Elastic Cloud showing "Unhealthy" but all zones are "Healthy"

We are running Magneto 2.4 using Elastic hosted on Elastic.co.

Elastic Cloud version 7.17 due to Magento 2.4 requirements.

Recently our Elastic Cloud is showing "Unhealthy" but all zones are "Healthy" - screenshot attached.

Magento 2 logs are showing the occasional error, one every day or two:

[2023-03-10 09:26:05] main.ERROR: Bulk index operation failed 1 times in index magento2_default_tracking_log_session_20220507 for type _doc. Error (unavailable_shards_exception) : [magento2_default_tracking_log_session_20220507][0] primary shard is not active Timeout: [1m], request: [BulkShardRequest [[magento2_default_tracking_log_session_20220507][0]] containing [index {[magento2_default_tracking_log_session_20220507][_doc][null], source[{"session_id":"null","category_view":[9,32],"visitor_id":["null"],"product_view":[7,481,125,359,363,31,38,48,144,163,197,213,254,260,316],"end_date":"2023-03-10 09:24:44","start_date":"2022-05-07 08:27:25","store_id":1}]}]]. Failed doc ids sample : null. [] []

Can anyone assist with the cause of this error and how it can be resolved? The Health tab in the Elastic Cloud doesn't show any details.

Thank you

Hi @matto

You can open a support ticket...

Also what does it say when you click on View Issues

Hey Stephen,

Thanks for your reply. Nothing is shown in the "View Issues" tab, please see a screenshot below.

I have just opened a support ticket but if you have any advice please let me know.

Looks like you are missing some primary shards... There are various reasons for this...

Perhaps look at this

Thanks Stephen, I have read through that document.

To my understanding the first step may be to resolve the "primary shard is not active Timeout: [1m]" error?

Are you able to point me in the right direction, does this sound like an issue with our Elastic Cloud setup, or Magento setup?

The setup has been working for 12+ months without issue and this started around 2 weeks ago. We're hosting Magento on an AWS EC2 using an AWS RDS database.

Hi @matto

You should run the commands on this page the documents are pretty clear on how to analyze and bring us back the results.

Especially the explain... That That is how you're going to figure this out why your primary shard is missing.

Run those commands and bring back the results...

I cannot say for sure, but I suspect this is not an elastic cloud issue. You're nodes are green and there's plenty of room on the nodes from what I can see.

Also you should open a support ticket.

Hi Stephen,

I have run those commands, please see the attached files.

https://www.dropbox.com/s/8loqe46ol336885/api_output.jpg?dl=0
https://www.dropbox.com/s/3fdxmmioxmij089/_cat_indices%3Fv%26health%3Dred.txt?dl=0
https://www.dropbox.com/s/vb2j4gc2n6d38xo/cat_shards%3Fv.txt?dl=0
https://www.dropbox.com/s/2vfpdn6snqq085a/_cluster_allocation_explain.txt?dl=0

Does this help to explain what the cause of the issue may be?

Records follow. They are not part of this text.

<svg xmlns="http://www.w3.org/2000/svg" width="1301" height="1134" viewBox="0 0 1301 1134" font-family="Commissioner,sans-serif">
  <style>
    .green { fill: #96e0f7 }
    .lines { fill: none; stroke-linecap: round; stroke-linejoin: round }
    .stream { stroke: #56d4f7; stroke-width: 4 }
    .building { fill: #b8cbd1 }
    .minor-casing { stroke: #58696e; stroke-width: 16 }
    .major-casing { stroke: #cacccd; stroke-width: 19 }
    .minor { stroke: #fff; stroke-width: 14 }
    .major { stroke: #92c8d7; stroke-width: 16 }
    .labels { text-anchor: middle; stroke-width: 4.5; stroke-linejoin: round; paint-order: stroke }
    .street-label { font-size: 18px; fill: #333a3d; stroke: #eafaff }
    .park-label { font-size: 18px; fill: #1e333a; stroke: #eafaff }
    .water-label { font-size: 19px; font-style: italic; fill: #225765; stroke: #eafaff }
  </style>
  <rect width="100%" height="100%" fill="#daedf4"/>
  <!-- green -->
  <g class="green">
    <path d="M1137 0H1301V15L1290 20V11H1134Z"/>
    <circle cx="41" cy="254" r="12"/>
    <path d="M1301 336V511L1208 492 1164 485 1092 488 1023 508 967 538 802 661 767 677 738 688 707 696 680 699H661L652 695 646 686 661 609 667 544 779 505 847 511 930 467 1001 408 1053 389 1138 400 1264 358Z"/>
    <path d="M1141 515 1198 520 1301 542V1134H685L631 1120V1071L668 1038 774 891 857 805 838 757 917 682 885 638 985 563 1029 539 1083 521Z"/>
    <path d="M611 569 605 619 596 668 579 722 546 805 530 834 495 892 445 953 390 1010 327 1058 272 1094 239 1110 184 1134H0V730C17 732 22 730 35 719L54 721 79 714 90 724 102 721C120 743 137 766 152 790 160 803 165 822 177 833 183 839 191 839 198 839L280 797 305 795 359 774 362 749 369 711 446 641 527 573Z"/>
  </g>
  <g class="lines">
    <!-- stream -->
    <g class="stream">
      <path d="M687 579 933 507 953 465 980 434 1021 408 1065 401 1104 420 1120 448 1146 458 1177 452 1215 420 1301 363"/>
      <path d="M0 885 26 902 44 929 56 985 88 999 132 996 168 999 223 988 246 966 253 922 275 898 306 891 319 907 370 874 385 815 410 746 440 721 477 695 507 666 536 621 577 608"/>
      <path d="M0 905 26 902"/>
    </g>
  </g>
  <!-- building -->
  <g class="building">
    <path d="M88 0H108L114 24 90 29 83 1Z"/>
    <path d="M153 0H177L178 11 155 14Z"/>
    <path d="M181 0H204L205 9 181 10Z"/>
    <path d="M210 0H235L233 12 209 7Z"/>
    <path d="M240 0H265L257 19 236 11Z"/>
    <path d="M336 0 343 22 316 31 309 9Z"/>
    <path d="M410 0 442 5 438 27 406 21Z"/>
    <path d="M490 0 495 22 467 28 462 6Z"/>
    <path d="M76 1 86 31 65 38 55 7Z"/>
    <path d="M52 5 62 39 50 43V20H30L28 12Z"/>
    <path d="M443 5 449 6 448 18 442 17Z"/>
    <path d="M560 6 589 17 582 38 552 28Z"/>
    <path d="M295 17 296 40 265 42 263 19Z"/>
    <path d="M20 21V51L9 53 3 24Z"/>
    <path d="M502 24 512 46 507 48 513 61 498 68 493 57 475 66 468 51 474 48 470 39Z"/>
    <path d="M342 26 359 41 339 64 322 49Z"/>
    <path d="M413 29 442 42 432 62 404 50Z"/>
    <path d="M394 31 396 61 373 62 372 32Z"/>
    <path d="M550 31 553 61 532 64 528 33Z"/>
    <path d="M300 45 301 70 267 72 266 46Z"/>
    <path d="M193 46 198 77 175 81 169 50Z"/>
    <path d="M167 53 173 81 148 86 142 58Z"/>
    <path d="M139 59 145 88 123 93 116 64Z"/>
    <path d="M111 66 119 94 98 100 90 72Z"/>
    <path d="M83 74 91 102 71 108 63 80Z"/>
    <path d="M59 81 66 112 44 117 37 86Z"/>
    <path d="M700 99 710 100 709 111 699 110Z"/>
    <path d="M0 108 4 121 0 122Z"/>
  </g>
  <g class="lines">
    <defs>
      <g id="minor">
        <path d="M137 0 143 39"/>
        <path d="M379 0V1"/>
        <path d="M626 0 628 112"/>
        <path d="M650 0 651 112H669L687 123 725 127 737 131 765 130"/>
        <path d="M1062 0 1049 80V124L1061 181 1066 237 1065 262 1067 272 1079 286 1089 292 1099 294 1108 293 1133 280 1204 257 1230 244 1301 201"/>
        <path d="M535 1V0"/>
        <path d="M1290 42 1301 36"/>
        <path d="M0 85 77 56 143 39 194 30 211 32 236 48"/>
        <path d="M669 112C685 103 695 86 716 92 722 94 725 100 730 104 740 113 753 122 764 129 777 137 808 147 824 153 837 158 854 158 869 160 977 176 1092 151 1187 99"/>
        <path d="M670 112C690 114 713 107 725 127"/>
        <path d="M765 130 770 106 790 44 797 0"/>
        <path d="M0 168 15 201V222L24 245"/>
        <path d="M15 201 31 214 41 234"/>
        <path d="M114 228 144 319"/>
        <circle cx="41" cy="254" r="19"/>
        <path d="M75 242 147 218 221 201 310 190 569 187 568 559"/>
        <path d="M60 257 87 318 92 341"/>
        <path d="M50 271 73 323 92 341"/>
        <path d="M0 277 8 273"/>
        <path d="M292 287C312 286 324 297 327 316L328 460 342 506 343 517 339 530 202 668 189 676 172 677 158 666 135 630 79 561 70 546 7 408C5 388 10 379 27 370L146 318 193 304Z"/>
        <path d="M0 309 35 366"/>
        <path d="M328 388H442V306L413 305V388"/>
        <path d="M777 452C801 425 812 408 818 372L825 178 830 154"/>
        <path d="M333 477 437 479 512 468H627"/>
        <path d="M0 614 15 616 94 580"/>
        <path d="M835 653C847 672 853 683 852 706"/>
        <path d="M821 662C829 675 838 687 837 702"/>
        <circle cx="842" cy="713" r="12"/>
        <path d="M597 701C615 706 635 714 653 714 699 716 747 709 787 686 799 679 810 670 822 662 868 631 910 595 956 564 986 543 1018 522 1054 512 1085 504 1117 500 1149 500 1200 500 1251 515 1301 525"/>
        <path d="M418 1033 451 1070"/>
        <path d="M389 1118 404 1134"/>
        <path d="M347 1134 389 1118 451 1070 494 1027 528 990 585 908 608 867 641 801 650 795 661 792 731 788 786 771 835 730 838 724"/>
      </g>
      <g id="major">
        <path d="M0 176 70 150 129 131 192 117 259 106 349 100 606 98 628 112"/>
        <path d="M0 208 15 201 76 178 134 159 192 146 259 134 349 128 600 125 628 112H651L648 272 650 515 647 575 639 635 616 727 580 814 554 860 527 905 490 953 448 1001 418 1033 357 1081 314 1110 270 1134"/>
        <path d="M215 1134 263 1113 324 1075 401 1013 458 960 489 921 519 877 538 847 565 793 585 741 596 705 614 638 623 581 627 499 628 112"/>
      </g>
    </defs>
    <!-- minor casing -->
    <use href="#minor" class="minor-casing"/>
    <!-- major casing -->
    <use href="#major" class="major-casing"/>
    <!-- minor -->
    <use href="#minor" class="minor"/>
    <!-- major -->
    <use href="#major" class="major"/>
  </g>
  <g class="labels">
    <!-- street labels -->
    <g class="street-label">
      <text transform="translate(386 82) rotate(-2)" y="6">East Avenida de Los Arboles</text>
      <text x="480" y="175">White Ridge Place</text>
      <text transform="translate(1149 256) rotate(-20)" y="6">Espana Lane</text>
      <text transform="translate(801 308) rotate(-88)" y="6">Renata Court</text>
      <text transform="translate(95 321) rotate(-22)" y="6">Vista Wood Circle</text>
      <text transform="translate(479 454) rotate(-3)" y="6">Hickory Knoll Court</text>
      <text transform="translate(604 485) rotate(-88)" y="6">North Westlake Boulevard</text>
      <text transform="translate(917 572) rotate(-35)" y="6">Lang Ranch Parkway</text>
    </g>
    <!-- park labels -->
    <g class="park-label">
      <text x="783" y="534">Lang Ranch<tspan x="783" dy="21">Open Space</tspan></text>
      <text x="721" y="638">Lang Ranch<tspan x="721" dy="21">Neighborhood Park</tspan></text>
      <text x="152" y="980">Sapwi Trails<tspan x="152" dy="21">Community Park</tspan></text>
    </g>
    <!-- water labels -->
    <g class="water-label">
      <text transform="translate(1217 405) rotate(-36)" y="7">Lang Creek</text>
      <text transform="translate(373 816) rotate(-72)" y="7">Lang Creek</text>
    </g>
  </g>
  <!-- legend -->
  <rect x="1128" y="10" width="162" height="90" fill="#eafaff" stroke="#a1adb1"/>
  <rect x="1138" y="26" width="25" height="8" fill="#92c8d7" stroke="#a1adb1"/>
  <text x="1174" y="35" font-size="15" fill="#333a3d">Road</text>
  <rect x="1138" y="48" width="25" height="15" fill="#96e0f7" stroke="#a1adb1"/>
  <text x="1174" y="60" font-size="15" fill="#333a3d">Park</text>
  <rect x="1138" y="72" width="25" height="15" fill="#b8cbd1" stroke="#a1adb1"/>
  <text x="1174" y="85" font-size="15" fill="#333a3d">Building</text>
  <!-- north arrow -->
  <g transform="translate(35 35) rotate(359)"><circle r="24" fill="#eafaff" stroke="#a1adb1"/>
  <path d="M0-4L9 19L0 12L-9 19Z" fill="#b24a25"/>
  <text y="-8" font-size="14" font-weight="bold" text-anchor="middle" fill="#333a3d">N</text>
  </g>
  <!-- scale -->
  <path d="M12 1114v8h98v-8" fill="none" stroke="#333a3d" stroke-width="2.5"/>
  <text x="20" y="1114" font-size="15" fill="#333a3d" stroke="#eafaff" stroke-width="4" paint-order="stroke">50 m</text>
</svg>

I have opened a support ticket yesterday and awaiting a response.

Thank you

You need support you have many red indices and many unassigned shards...

I see "node left" so perhaps this is a Node Issue..

This is definitely not good...

"allocate_explanation": "cannot allocate because a previous copy of the primary shard existed but can no longer be found on the nodes in the cluster",

Do you have snapshots?

Support will be your best bet did you open a Sev 1 ... You should

I would also going into Snapshot Lifecycle Management.... And make sure you are keeping snapshots as you may need to restore

Also it looks like that you have set many your indices to 0 replicas which means that you are risk of data loss. If your data is important you should always have a replica... That is the best practice.

1 Like

Hi Stephen,

Thank you for your support. I opened a ticket and the Elastic support were very helpful, and directed me on how to close the red indicies and then restore these from the latest backup.

The cluster looks to be healthy again.

1 Like

This topic was automatically closed 28 days after the last reply. New replies are no longer allowed.